→ **文書の抜粋**:

施設別犯罪事情・防犯対策
マンション
現代のマンションにおける犯罪
「マンションは高層だから泥棒の被害に遭わない」「最新のオートロックシステムがついているから安心」もしこんな風に考えているとしたら大間違いで、マンションで犯罪が発生しています。
一戸建て住宅が33.0%(前年36.4%)、マンションが12.2%(前年13.0%)で合計すると45.2%(前年49.4%)が住宅が対象です。
平成2年住宅の侵入窃盗比率が低くなっているのは、コロナ禍でテレワークが進み、在宅する時間が増えたことが原因だと推測されます。
一般事務所は11.1%(前年7.9%)、商店は6.5%(前年6.5%)
警察庁によると、住居侵入事件の認知件数は、平成15年の190,473件をピークに減少。令和4年は15,692件と減少していますが、まだまだ高い水準です。このうち、4階建て以上の中高層マンションは全体の4%を占めています。

→ **エントリー一覧**:
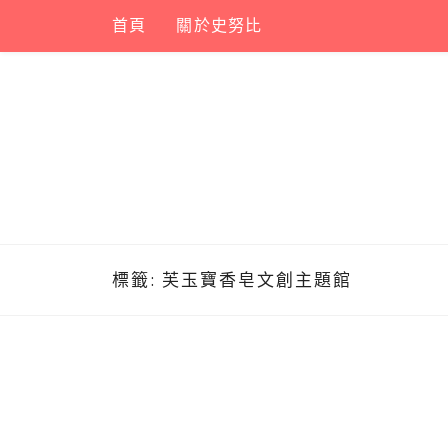
Skip
首頁
關於史努比
to
content
標籤:
芙玉寶香皂文創主題館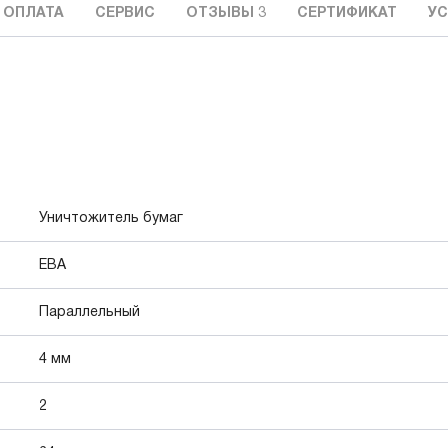
 ОПЛАТА
СЕРВИС
ОТЗЫВЫ
3
СЕРТИФИКАТ
УС
Уничтожитель бумаг
EBA
Параллельный
4 мм
2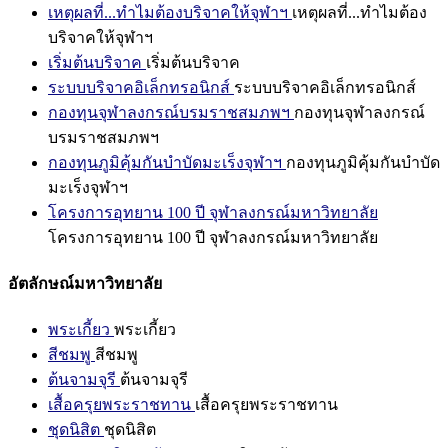
เหตุผลที่...ทำไมต้องบริจาคให้จุฬาฯ
เหตุผลที่...ทำไมต้อง
บริจาคให้จุฬาฯ
เริ่มต้นบริจาค
เริ่มต้นบริจาค
ระบบบริจาคอิเล็กทรอนิกส์
ระบบบริจาคอิเล็กทรอนิกส์
กองทุนจุฬาลงกรณ์บรมราชสมภพฯ
กองทุนจุฬาลงกรณ์
บรมราชสมภพฯ
กองทุนภูมิคุ้มกันบำบัดมะเร็งจุฬาฯ
กองทุนภูมิคุ้มกันบำบัด
มะเร็งจุฬาฯ
โครงการอุทยาน 100 ปี จุฬาลงกรณ์มหาวิทยาลัย
โครงการอุทยาน 100 ปี จุฬาลงกรณ์มหาวิทยาลัย
อัตลักษณ์มหาวิทยาลัย
พระเกี้ยว
พระเกี้ยว
สีชมพู
สีชมพู
ต้นจามจุรี
ต้นจามจุรี
เสื้อครุยพระราชทาน
เสื้อครุยพระราชทาน
ชุดนิสิต
ชุดนิสิต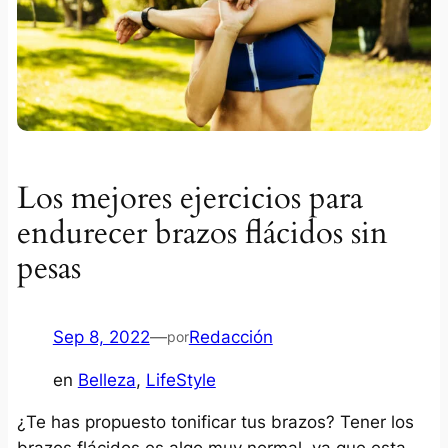
Los mejores ejercicios para
endurecer brazos flácidos sin
pesas
Sep 8, 2022
—
Redacción
por
en
Belleza
, 
LifeStyle
¿Te has propuesto tonificar tus brazos? Tener los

→ **取り組む課題**:
a - マンション犯罪の文書から、「施設別犯罪事情・防犯対策」から「一般事務所は11.1%(前年7.9%)、商店は6.5%(前年6.5%)」までのすべてを一字も変えずに書き写してください。
b - マンション犯罪の文書の最後の文に続けて、その先を書き足すこと。

→ **各項目の解答**:
a -
施設別犯罪事情・防犯対策
マンション
現代のマンションにおける犯罪
「マンションは高層だから泥棒の被害に遭わない」「最新のオートロックシステムがついているから安心」もしこんな風に考えているとしたら大間違いで、マンションで犯罪が発生しています。
一戸建て住宅が33.0%(前年36.4%)、マンションが12.2%(前年13.0%)で合計すると45.2%(前年49.4%)が住宅が対象です。
平成2年住宅の侵入窃盗比率が低くなっているのは、コロナ禍でテレワークが進み、在宅する時間が増えたことが原因だと推測されます。
一般事務所は11.1%(前年7.9%)、商店は6.5%(前年6.5%)

b -
官民で取り組んだマンションの防犯対策
平成12年頃より外国人窃盗団による「ピッキング」の手口により、特にマンションは多くの侵入窃盗被害を受けました。
官民が一体となって「ピッキング等破壊行為に強い錠前の開発と普及」「防犯環境設計の考えに基づく防犯マンション登録制度の実施」「防犯カメラの普及」などにより侵入窃盗被害数は劇的に減り改善しました。
しかしながら、オートロックや防犯カメラを過信して戸締りをしなかったり防犯意識が低くなり犯罪対象となっている案件も多々あります。
また、窃盗犯は「防犯対策をしていない=防犯意識が低い=狙いやすい」と考えてターゲットにしますので件数が改善していたとしても安心して対策をしないのは本末点灯です。
コロナ禍でここ数年在宅率が上がり、海外から人が入ってきていなかった状態から元の生活に戻りつつある現在、もう一度気持ちを引き締める必要があります。
侵入口と手口
マンションなど共同住宅においては「無施錠」がもっとも多く、「窓から」にてもっとも多く侵入されています。
マンションなど共同住宅においてはガラスに対する対策がもっとも重要です。
又、「無施錠」は4階以上で40.6%、3階以下で51.5%あり、「窓」「施錠されていない表出入口」、「その他の出入口」、から侵入されています。「表出入口の無施錠」が令和元年には2,617件もあったのにはちょっと驚きます。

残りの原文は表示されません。